With a critical eye I would tell you that some of your sentences were akwardly structured and required some re-reading in order to understand. Examples include: Though we'd done some cleaning this morning......there was too much restacking and too little tossing away" may be better stated..."Though we'd done some cleaning this morning, we'd restacked too much and threw away too little". The paragraph beginning with "Orange juice dribbled..." was choppy and clumsy. I get what you're doing with the Yahtzee dice in the paragraph beginning "At 10:15..." but again, bulky and clumsy. Similar challenges as a reader with "I had hugged her, not made-up and dressed-up...." "When I was six.......thinking of the subway ticket as something that promised....."I would simply encourage you to read the piece outloud and fine-tune some of the sentences which initially detracted from the overall flow and enjoyment of the piece.

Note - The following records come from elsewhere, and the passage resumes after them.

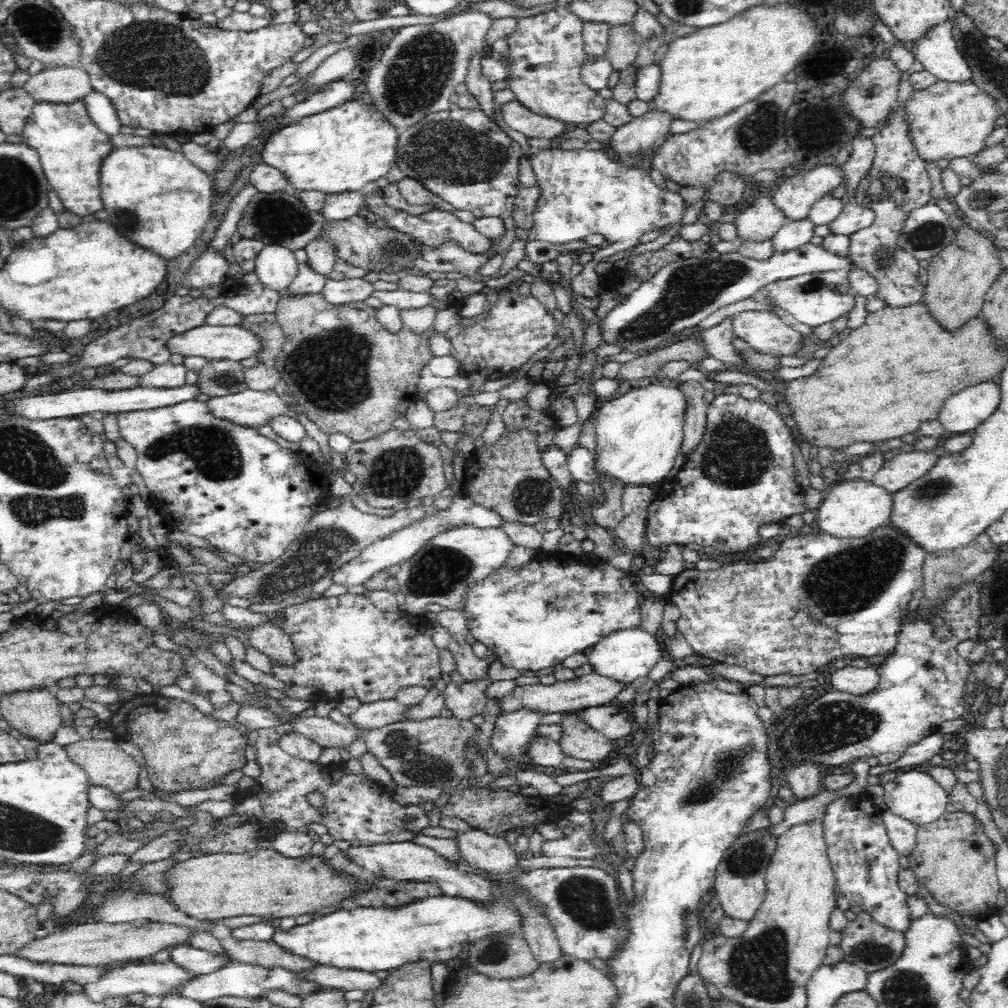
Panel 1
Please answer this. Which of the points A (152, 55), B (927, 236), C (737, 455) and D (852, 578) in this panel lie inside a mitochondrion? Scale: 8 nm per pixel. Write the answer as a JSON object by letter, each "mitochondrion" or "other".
{"A":"mitochondrion","B":"mitochondrion","C":"mitochondrion","D":"mitochondrion"}

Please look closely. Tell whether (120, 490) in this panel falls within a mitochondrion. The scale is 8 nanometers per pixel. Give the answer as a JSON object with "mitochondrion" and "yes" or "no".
{"mitochondrion":"no"}

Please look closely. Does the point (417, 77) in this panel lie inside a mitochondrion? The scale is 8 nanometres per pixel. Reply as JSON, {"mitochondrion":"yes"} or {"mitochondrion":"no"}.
{"mitochondrion":"yes"}

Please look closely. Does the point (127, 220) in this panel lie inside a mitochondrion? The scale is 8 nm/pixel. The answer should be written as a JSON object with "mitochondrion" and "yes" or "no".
{"mitochondrion":"yes"}

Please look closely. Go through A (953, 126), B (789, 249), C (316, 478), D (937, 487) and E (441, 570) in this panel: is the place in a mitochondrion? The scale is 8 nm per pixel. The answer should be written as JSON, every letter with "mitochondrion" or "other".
{"A":"other","B":"other","C":"other","D":"mitochondrion","E":"mitochondrion"}

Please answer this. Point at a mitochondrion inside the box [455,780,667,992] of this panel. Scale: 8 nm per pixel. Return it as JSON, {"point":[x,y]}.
{"point":[585,901]}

A couple of word choice suggestions. Already commented on graphite vs. lead; In the sentence "....months before when the stroke was new and ways of moving on hadn't been invented" I'm thinking "discovered" is more appropriate than invented. For "I can count the occassions.....on one hand, not counting..." instead of repating the word "counting", try "including". Same paragraph, last sentence: "I blinked my eyes......getting a bit..." insead of "getting" try "allowing". Referencing the windos on the bus you use "tinted windows which lined the length..." I think spanned would be better than lined.
I loved her epiphany and courage at the end. The whole last paragraph is great, particularly "I guessed two things then...." and ties the piece together well. Write on!! Looking forward to reviewing Romance Writers.
All Hail to the Kona bean. As a coffee fanatic myself I really enjoyed this and am impressed at your knack for Shaekspere! When on when will they make the coffee IV drip? That's what I'm waiting to buy stock in. For the record, I'm a bit of a coffee purist - I like it strong and black. Thanks for a fun read!